Am Schluss verkriecht sich Tobias unter die Bettdecke. Licht aus. Ende einer Drogenkarriere. „Kokain“, die zweite Musiktheater-Arbeit des Leipziger Komponisten und Pianisten Steffen Schleiermacher, protokolliert die letzten Stunden eines Suchtkranken. Die Musik erzählt, wie es dem von der Droge Durchgerüttelten ergeht. Bläser verschießen Signale, die sich zum zwölftönigen Stimmengewebe verdichten: Nadelstiche von allen Seiten. Der Getroffene reagiert mit stockendem Gesang. Das bohrende Verlangen nach der Droge als chromatisch aufwärts hetzende Quintolen; die Schwerelosigkeit im Rauschglück als vierstimmiger Chor mit gegeneinander verschobenen, leeren Quinten.
Entdeckt hat Schleiermacher seinen Stoff noch zu DDR-Zeiten in der Auslage eines Buchladens: Walter Rheiner, „Kokain“. Da musste man, so der Komponist, zugreifen! Erzählt wird der körperlich-seelische Verfall des erfolglosen Poeten Tobias, eines Drogenabhängigen, der Rheiner selbst war. 1925 setzt er seinem Leben mit einer Überdosis ein Ende. Soweit so bedrückend. Doch was geschieht, wenn daraus Musiktheater wird? Ein Fixer, der sich auf der Bühne die Nadel setzt?

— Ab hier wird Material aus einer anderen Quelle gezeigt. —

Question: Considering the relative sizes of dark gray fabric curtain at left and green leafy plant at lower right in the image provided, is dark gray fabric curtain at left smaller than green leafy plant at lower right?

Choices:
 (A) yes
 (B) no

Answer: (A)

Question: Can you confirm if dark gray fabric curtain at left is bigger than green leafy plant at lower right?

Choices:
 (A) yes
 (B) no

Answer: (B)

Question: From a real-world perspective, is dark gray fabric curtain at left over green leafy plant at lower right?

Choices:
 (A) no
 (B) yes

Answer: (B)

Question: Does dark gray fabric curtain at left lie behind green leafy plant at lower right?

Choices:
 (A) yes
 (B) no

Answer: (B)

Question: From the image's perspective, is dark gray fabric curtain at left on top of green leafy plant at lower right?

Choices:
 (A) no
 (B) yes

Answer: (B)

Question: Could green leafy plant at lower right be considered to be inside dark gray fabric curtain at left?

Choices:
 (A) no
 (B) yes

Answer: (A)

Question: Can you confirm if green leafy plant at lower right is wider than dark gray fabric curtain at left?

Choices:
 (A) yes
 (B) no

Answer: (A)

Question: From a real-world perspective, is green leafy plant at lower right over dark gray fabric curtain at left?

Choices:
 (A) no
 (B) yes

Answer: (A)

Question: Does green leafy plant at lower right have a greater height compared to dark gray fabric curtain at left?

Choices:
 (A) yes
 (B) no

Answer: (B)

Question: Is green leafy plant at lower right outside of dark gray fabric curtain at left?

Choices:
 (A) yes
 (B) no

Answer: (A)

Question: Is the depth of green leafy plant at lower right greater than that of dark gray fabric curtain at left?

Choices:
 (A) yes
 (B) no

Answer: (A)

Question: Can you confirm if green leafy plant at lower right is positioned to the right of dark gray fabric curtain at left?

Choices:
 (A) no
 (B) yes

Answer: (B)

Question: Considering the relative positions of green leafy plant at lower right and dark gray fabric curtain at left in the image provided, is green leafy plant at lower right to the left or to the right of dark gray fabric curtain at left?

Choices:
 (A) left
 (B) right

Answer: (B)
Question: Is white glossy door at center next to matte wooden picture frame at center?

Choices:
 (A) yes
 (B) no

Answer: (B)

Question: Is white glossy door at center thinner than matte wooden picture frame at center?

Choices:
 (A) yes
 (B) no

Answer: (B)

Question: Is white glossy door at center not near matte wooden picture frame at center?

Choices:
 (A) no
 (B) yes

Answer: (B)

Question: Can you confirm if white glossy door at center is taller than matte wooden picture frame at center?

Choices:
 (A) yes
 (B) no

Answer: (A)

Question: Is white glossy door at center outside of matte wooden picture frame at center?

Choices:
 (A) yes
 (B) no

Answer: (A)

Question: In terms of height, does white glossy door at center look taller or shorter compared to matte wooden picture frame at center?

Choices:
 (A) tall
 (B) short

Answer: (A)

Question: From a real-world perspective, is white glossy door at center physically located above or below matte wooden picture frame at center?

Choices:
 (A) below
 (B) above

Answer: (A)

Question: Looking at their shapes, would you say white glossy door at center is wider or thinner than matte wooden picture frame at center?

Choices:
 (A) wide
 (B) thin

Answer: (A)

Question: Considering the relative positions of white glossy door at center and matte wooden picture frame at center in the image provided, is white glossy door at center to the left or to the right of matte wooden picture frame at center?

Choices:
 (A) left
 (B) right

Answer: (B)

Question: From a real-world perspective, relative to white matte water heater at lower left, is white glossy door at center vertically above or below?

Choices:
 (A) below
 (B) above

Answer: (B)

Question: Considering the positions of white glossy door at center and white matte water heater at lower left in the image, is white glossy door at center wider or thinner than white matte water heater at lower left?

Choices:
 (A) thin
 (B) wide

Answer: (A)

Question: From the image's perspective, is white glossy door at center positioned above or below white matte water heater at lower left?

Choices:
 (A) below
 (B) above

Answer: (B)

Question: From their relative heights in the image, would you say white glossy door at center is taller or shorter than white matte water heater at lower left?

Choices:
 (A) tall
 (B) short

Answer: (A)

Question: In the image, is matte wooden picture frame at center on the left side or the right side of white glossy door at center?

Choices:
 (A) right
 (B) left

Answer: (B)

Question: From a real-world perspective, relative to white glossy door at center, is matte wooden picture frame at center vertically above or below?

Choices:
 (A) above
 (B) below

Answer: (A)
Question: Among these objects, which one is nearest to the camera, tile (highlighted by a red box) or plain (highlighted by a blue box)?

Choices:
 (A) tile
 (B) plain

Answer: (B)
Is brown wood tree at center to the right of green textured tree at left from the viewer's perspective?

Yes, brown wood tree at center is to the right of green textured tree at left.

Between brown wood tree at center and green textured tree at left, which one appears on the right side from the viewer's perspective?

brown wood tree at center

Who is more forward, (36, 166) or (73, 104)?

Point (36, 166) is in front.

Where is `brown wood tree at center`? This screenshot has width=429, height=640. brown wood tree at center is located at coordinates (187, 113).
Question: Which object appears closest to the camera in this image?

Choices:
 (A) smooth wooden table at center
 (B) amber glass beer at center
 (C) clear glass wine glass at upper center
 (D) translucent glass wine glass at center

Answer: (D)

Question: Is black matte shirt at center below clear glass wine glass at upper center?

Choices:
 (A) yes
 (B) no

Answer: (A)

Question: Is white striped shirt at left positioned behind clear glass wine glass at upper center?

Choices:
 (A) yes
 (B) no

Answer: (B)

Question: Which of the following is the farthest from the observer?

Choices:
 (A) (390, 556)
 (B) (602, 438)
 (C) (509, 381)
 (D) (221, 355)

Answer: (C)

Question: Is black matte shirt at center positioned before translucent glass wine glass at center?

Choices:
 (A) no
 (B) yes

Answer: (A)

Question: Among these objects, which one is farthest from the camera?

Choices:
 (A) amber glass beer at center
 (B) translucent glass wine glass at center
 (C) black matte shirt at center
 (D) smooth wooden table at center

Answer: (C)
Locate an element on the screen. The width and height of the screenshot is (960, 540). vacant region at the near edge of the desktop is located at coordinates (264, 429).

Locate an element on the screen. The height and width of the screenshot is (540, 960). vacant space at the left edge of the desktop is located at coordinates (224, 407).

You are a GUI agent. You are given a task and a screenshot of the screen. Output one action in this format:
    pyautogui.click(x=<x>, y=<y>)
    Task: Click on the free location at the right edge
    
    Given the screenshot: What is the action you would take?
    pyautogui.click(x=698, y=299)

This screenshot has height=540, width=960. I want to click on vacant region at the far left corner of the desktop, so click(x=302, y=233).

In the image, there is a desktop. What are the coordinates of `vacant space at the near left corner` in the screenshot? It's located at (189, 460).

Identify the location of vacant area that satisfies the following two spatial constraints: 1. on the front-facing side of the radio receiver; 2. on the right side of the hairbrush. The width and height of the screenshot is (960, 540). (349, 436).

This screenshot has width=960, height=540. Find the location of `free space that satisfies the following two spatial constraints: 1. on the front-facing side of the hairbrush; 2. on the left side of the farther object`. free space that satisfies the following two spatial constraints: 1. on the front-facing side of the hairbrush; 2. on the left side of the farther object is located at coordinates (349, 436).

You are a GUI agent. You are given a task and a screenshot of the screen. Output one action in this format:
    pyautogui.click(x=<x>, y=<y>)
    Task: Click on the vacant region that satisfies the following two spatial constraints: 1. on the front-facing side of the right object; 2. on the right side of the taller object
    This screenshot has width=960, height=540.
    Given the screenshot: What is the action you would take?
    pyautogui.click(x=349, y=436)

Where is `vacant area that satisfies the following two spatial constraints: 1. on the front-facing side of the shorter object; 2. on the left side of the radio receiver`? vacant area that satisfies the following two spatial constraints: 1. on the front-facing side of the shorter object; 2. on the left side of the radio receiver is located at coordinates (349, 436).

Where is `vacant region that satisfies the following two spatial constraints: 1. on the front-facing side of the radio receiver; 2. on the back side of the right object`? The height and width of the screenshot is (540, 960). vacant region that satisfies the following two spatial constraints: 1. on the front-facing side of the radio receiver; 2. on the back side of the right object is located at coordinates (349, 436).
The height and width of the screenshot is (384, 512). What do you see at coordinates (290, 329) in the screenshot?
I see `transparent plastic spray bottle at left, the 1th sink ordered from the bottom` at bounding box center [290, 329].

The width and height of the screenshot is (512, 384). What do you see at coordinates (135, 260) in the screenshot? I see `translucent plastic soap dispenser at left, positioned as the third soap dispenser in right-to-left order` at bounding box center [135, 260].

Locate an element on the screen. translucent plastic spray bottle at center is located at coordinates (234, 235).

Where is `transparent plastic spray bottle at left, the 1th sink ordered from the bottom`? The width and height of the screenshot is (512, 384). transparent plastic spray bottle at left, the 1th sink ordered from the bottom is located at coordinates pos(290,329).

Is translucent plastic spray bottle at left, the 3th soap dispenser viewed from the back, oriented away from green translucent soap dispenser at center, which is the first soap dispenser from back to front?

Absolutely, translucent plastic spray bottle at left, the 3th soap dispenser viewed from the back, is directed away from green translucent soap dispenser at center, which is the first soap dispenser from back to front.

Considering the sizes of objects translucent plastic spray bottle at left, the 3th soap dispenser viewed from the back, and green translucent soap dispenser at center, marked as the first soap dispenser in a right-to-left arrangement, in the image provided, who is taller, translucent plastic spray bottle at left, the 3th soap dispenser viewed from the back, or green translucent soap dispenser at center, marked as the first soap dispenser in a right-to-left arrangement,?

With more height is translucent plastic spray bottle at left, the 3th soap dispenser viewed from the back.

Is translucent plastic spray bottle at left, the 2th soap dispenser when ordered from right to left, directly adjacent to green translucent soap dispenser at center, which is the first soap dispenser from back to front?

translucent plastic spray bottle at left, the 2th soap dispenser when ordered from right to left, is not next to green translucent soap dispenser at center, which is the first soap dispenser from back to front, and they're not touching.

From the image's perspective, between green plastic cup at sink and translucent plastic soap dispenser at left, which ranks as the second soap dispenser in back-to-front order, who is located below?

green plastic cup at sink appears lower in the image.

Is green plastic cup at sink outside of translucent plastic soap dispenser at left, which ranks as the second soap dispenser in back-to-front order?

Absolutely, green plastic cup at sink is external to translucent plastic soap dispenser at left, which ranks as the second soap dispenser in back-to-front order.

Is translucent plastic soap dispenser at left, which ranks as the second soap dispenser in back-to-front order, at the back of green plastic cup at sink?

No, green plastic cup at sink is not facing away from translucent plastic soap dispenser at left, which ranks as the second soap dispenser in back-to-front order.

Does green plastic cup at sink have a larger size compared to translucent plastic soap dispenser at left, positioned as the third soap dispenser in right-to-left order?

So hyper hat Regisseurin Barbara Beyer den Realismus zwar nicht buchstabiert, an die Matratzengruft aber, in der sich Rheiner in einer Berliner Absteige aus dem Leben stahl, insofern erinnert, als sie sich die Bonner Forum-Bühne von ihrem Ausstatter (Frank-Tilmann Otto) in eine Art Anstaltsschlafsaal hat verwandeln lassen: 27 Betten in Dreierreihen, frisch und bunt bezogen, mit lustigen Nachttischlämpchen.
Ein Gräberfeld als finaler Austragungsort für eine Sterbeszene in zwölf Tableaus. Tobias, seine Freundin (Daniela Strohmann), seine Ehefrau (Liisa Viinanen) als spätere Prostituierte, Nachbarn. Dazu hat Librettist Steffen Lüddemann einen Dealer kreiert,
den die Regie als affigen Showstar agieren lässt. Dass wir in diesem Ekelpaket Tobias II (Holger Falk), das Alter Ego, die „innere Stimme“ von Tobias I (Mark Rosenthal), vor uns haben, erhellt freilich nicht das Bühnengeschehen, sondern der Blick ins Programmheft.
Je quälender es aufs Ende zugeht, um so klarer wird, dass Regiekonzept und Werkidee auf Kollisionskurs liegen. Ergebnis: Trümmerbruch. Beyer hat versäumt, aus ihrer Not, weder Handlung noch Konflikte vorzufinden, eine Tugend zu machen. Gesucht hat sie ihr Heil darin, das Zeichenhafte dieses an den Grenzen zur Darstellbarkeit operierenden Theaters wieder nach außen zu kehren. Schleiermacher wollte, wie er in Anwesenheit der Regisseurin gestand, ein „Schattenspiel“. Ihren Hauptdarsteller Mark Rosenthal, einen absolut glaubwürdigen Darsteller dieser Verzweiflungsfigur, ließ Beyer wie ein Kaninchen hoppeln, um dieses als leibhaftiges Hasenpärchen gleich mit auf die Bühne zu schicken. Neckisch.
Dirigent Thomas Wise und 17 Instrumentalisten des Bonner Beethoven-Orchesters erwiesen sich zu Schleiermachers Erleichterung als exzellente Übersetzer einer Partitur, die polystilistisch alle Genres avancierter E-Musik kennt und ausspielt: Orchestrales Pathos, lyrische Ekstase, Sprechgesang, skurriler Vokalquartettsatz.
Was aber ist „Kokain“? Neues soziales Theater für die Antidrogenkampagnen der Bundesgesundheitsministerin? Absurdes Theater? Weder noch. In „Kokain“ begegnet radikales Musiktheater, das seine Grundlagen angreift – Handlung, Konflikt, Geschlechterspannung. Vorbei – wie die Liebe, an die sich Tobias in einer bewegenden Arie, begleitet von einem ihm zur Seite tretenden Geiger erinnert, als an die verlorene Utopie seines Lebens. „Kokain“ ist Oper wie das Erwachen aus dem Rausch der Oper.